Task requirements: The answer is to be the data below, written out in full and exactly.

Extracted data entries:
□ □ □

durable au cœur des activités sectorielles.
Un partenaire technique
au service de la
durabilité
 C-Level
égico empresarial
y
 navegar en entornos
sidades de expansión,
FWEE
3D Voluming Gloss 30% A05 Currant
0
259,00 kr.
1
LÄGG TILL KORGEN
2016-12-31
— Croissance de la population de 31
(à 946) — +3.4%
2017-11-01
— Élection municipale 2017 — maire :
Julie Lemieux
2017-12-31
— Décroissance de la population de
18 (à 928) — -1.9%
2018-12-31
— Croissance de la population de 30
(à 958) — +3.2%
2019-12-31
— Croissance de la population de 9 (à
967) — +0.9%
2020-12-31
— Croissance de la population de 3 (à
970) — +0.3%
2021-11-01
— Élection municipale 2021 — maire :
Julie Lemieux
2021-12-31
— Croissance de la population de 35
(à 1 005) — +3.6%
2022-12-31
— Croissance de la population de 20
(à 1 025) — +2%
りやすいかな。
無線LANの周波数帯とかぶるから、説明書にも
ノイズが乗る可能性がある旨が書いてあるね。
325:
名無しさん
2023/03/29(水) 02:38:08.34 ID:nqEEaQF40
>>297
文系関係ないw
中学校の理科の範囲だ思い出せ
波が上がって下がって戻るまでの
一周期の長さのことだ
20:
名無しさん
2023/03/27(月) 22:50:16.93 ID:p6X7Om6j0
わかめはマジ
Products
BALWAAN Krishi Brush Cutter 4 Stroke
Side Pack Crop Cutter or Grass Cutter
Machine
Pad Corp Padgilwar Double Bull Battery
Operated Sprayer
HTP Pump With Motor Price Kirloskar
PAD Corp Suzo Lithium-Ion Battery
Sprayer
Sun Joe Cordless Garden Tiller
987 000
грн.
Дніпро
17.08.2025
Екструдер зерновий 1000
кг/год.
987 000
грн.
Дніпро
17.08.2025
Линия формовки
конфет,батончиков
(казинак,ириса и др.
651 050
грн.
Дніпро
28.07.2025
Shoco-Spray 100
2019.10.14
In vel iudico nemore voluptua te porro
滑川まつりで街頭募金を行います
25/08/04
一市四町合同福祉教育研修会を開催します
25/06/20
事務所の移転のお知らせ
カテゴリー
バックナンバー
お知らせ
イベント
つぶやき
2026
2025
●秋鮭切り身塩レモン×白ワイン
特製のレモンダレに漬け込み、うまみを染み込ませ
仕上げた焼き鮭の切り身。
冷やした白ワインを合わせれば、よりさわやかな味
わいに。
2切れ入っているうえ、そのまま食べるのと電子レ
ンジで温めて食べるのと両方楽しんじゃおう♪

□ □ □

Task result:
durable au cœur des activités sectorielles.
Un partenaire technique
au service de la
durabilité
 C-Level
égico empresarial
y
 navegar en entornos
sidades de expansión,
FWEE
3D Voluming Gloss 30% A05 Currant
0
259,00 kr.
1
LÄGG TILL KORGEN
2016-12-31
— Croissance de la population de 31
(à 946) — +3.4%
2017-11-01
— Élection municipale 2017 — maire :
Julie Lemieux
2017-12-31
— Décroissance de la population de
18 (à 928) — -1.9%
2018-12-31
— Croissance de la population de 30
(à 958) — +3.2%
2019-12-31
— Croissance de la population de 9 (à
967) — +0.9%
2020-12-31
— Croissance de la population de 3 (à
970) — +0.3%
2021-11-01
— Élection municipale 2021 — maire :
Julie Lemieux
2021-12-31
— Croissance de la population de 35
(à 1 005) — +3.6%
2022-12-31
— Croissance de la population de 20
(à 1 025) — +2%
りやすいかな。
無線LANの周波数帯とかぶるから、説明書にも
ノイズが乗る可能性がある旨が書いてあるね。
325:
名無しさん
2023/03/29(水) 02:38:08.34 ID:nqEEaQF40
>>297
文系関係ないw
中学校の理科の範囲だ思い出せ
波が上がって下がって戻るまでの
一周期の長さのことだ
20:
名無しさん
2023/03/27(月) 22:50:16.93 ID:p6X7Om6j0
わかめはマジ
Products
BALWAAN Krishi Brush Cutter 4 Stroke
Side Pack Crop Cutter or Grass Cutter
Machine
Pad Corp Padgilwar Double Bull Battery
Operated Sprayer
HTP Pump With Motor Price Kirloskar
PAD Corp Suzo Lithium-Ion Battery
Sprayer
Sun Joe Cordless Garden Tiller
987 000
грн.
Дніпро
17.08.2025
Екструдер зерновий 1000
кг/год.
987 000
грн.
Дніпро
17.08.2025
Линия формовки
конфет,батончиков
(казинак,ириса и др.
651 050
грн.
Дніпро
28.07.2025
Shoco-Spray 100
2019.10.14
In vel iudico nemore voluptua te porro
滑川まつりで街頭募金を行います
25/08/04
一市四町合同福祉教育研修会を開催します
25/06/20
事務所の移転のお知らせ
カテゴリー
バックナンバー
お知らせ
イベント
つぶやき
2026
2025
●秋鮭切り身塩レモン×白ワイン
特製のレモンダレに漬け込み、うまみを染み込ませ
仕上げた焼き鮭の切り身。
冷やした白ワインを合わせれば、よりさわやかな味
わいに。
2切れ入っているうえ、そのまま食べるのと電子レ
ンジで温めて食べるのと両方楽しんじゃおう♪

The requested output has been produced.